Condensed Chaos by Phil Hine makes explicit references to Discordia, and may well be part of the cause of the crossover of Chaos Magic and Discordia.

Black Iron Prison was a work that has been highly influential (to the point where it’s influenced Discordian communities as far as Brazil) and thus deserves mention.

We should have a section at the bottom with academic works that explore Discordianism. Drawing Down the Moon by Margot Adler and Authentic Fakes by David Chidester come to mind. Also Carol Cussak’s Invented Religions: Imagination Fiction and Faith.

Additionally KLF: Music, Magic and the Band That Burned a Million Pounds is a valuable examination of the KLF and their Discordian links and lives in this section most comfortably.

Other works, while often good, while sometimes notable, don’t need full articles but do deserve mention and context as notable and important—mostly my measure for this has been either “I’ve seen a lot of Discordians own them,” or “I’ve heard a lot of Discordians discuss them,” or often both. Hardly an academic test, but there you go. I tried to do a scratch list and gave up on it as I was bound to snub someone (and we all know how that turns out!)

Does anyone else have some thoughts on the matter?

This entry was posted in book, brenton clutterbuck, discordianism, writings. Bookmark the permalink.

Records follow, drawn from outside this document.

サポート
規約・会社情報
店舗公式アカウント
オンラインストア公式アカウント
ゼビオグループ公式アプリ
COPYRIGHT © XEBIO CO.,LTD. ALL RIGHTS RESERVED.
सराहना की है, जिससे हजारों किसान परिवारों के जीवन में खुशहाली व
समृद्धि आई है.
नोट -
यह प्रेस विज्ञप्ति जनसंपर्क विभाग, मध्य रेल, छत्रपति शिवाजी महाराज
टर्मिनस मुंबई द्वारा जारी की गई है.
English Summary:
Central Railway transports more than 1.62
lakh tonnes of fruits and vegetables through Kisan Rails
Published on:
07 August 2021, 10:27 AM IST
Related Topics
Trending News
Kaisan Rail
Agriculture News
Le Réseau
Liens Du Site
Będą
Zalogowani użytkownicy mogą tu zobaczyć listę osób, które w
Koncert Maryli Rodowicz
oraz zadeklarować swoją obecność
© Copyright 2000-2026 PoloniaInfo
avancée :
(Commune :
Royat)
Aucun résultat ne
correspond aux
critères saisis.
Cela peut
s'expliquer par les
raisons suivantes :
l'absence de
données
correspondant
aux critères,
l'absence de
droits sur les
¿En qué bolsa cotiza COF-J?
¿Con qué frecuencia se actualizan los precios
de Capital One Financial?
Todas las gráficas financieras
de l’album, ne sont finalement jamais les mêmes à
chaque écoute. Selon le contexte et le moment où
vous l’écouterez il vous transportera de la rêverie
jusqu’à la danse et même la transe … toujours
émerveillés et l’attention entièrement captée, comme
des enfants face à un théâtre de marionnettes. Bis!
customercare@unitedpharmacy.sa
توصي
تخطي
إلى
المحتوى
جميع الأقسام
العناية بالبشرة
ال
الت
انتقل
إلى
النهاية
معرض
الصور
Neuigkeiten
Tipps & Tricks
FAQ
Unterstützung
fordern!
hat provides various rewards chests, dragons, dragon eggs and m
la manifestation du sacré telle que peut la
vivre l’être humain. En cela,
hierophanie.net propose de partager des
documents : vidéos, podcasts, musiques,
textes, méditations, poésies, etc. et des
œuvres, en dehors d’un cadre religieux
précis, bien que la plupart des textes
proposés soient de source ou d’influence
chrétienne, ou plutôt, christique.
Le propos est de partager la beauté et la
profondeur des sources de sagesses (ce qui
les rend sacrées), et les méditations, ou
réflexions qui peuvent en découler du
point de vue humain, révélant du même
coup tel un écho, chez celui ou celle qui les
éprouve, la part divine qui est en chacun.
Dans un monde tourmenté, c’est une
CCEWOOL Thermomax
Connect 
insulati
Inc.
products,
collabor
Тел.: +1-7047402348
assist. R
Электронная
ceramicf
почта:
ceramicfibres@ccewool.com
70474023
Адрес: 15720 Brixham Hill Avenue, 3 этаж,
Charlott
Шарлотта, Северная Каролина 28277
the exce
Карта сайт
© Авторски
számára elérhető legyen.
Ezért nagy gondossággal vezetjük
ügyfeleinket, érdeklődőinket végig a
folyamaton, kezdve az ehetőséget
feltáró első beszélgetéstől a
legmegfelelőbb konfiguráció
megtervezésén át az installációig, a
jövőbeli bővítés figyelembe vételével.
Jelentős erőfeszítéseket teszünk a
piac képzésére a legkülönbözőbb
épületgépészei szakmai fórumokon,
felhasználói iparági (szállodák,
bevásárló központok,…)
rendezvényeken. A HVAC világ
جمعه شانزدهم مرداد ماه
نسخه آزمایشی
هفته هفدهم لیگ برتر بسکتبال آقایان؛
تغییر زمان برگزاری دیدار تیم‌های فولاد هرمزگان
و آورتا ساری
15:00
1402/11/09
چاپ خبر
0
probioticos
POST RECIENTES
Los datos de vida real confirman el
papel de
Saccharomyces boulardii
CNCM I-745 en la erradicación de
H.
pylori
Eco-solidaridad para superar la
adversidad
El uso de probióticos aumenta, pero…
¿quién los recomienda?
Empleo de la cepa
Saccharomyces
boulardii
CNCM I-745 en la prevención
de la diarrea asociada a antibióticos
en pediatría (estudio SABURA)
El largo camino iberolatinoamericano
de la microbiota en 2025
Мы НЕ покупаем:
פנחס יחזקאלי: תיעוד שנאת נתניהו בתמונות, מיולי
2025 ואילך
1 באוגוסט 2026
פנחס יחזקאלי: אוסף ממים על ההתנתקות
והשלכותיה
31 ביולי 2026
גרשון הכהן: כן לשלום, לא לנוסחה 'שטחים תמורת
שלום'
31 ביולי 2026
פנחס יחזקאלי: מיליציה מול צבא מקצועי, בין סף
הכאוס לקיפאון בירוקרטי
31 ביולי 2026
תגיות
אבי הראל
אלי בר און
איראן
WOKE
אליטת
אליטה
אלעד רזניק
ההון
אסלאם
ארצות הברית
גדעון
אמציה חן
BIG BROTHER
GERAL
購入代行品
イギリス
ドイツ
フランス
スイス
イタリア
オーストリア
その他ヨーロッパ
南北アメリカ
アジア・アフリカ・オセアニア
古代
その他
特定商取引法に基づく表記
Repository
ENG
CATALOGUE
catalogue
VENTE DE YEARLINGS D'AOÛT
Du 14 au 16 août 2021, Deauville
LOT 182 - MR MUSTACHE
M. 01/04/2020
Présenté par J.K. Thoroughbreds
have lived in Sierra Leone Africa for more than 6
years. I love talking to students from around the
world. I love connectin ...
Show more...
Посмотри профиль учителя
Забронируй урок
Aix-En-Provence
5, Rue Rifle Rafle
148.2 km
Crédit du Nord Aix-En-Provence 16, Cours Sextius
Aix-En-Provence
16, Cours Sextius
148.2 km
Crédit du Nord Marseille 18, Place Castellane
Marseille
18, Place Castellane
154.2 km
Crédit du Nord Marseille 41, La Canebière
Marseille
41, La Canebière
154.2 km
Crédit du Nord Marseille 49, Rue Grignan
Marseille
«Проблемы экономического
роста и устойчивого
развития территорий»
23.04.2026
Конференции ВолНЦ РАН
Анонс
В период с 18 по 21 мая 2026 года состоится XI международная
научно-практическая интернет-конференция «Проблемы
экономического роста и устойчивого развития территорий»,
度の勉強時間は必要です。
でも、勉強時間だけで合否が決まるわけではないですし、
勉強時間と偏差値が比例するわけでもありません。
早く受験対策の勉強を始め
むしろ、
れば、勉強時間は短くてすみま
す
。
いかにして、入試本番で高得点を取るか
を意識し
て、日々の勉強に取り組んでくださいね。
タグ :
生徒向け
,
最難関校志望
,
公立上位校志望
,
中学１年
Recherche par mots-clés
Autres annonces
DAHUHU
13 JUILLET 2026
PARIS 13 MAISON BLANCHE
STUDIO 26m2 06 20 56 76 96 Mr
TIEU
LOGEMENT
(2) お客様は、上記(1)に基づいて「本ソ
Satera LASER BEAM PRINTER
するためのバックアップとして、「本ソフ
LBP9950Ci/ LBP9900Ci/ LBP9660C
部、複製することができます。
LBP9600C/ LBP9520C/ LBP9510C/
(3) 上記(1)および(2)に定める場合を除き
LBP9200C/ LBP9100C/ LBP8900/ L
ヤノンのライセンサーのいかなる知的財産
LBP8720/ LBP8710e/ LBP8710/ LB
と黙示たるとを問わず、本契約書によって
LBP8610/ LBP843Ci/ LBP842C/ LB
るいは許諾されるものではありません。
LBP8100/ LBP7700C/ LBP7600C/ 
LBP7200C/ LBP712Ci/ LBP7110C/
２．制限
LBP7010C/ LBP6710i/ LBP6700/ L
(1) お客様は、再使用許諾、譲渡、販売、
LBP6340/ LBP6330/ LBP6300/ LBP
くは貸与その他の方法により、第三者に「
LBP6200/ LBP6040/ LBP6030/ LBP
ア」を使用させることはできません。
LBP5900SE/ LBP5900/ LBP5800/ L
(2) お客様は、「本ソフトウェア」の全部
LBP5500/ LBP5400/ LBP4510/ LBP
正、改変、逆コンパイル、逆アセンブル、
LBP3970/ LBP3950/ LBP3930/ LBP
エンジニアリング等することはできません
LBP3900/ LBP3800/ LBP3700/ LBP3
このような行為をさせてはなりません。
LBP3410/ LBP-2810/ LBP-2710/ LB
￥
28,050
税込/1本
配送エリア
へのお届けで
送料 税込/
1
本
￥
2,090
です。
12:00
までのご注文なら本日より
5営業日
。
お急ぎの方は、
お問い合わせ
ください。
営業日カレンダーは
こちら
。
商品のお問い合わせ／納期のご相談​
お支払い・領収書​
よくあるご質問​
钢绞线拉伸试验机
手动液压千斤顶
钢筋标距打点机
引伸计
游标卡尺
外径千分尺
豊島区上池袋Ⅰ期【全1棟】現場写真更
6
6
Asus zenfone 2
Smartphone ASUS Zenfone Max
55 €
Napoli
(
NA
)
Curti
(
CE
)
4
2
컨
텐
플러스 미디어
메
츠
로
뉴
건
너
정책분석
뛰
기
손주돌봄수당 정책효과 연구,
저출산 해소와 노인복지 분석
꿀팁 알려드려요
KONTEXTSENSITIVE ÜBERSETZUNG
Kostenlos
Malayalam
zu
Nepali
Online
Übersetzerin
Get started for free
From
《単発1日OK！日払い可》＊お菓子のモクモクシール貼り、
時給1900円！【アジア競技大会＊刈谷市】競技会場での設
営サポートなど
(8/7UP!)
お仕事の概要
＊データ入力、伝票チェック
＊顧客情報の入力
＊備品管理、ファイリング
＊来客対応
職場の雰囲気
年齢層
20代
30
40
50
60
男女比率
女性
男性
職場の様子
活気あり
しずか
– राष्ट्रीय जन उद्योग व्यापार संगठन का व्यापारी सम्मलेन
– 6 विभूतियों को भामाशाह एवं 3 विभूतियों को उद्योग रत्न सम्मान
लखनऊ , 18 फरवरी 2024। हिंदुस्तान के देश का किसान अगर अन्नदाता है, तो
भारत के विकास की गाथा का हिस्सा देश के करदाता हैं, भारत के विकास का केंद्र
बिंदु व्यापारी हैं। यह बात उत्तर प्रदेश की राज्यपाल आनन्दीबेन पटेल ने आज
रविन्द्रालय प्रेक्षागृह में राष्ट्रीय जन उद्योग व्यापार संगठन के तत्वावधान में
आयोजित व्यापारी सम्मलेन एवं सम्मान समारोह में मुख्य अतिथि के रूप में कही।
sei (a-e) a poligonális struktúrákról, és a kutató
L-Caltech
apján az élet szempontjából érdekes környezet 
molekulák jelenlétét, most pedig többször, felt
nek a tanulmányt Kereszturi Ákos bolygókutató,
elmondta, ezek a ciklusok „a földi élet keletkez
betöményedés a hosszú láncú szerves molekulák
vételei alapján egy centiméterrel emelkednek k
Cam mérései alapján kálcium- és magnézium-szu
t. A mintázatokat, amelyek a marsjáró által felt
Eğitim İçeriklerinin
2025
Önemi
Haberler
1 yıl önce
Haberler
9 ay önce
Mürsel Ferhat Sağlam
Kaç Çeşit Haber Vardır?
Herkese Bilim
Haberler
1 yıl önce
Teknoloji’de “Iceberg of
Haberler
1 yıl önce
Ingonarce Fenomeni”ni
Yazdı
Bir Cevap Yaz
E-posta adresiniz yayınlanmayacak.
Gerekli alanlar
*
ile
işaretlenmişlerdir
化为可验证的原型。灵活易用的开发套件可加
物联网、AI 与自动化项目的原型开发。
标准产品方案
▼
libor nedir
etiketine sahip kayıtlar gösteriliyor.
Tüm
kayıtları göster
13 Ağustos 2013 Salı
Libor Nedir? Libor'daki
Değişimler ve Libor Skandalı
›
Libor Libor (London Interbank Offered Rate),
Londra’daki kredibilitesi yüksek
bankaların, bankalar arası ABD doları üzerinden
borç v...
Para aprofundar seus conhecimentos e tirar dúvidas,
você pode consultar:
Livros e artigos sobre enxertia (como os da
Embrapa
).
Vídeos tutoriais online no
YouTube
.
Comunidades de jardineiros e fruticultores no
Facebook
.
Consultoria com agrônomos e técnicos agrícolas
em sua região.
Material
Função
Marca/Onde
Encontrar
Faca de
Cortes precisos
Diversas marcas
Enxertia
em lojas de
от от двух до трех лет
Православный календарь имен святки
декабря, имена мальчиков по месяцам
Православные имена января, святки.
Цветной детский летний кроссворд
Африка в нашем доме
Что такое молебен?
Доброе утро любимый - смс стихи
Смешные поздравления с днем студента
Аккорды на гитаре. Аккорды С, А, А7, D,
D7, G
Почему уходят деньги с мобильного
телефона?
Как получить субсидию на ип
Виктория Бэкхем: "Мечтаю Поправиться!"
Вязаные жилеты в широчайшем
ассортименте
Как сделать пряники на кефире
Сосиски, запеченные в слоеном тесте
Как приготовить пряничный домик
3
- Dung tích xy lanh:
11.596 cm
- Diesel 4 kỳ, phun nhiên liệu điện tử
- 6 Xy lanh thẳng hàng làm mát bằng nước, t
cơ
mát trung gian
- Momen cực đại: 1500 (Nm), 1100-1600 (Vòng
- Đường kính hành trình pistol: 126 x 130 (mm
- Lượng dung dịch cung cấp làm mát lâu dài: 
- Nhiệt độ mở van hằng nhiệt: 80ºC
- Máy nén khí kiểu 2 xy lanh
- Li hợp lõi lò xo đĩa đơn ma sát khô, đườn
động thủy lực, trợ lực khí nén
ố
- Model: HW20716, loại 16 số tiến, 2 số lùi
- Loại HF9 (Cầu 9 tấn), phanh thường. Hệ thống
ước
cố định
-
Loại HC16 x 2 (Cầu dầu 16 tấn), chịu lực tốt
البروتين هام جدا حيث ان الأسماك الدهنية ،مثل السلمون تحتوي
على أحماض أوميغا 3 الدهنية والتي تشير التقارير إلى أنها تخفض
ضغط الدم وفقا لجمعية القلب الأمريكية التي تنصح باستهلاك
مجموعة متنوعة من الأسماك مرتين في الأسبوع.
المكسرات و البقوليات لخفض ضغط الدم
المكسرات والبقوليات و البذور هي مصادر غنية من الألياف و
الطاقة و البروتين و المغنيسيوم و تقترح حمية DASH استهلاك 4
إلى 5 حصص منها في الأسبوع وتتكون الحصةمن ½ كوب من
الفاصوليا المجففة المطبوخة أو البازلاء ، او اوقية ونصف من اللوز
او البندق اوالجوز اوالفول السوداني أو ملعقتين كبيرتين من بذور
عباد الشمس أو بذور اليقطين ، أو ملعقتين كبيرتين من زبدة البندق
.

4 Responses to Discordian Works [Citation Needed].

  1. Cat Vincent says:

    The work of Adam Possamai in regard to what Cussak calls ‘Invented Religions’ and he calls ‘Hyper-real Religions’ is especially interesting: although he doesn’t go into Discordianism et al in great depth in his own work, the collection of essays he edited, ‘Handbook of Hyper-real Religions’, included one called “Occultural Bricolage and Popular Culture: Remix and Art in Discordianism,the Chrch of the Sub-genius and Thee Temple Ov Psychick Youth” by Danielle Kirby.

    Possamai’s theories on postmodern religion are particularly useful for the alert Discordian – I’ll be covering them in some depth in the upcoming Darklore, vol. 8.
    darklore.dailygrail.com

  2. Clutterbuck says:

    Thanks Cat, I wasn’t familiar with Possamai until now.

  3. Reverend Slug says:

    What about the Summa Discordia?

  4. Nede e Lym from Leng says:

    I think “Bratislav Metulevskies – Grundkurs Humanoide Metaphysik” was an importend Text for german Discordians. He was the inventor of Aktion 23.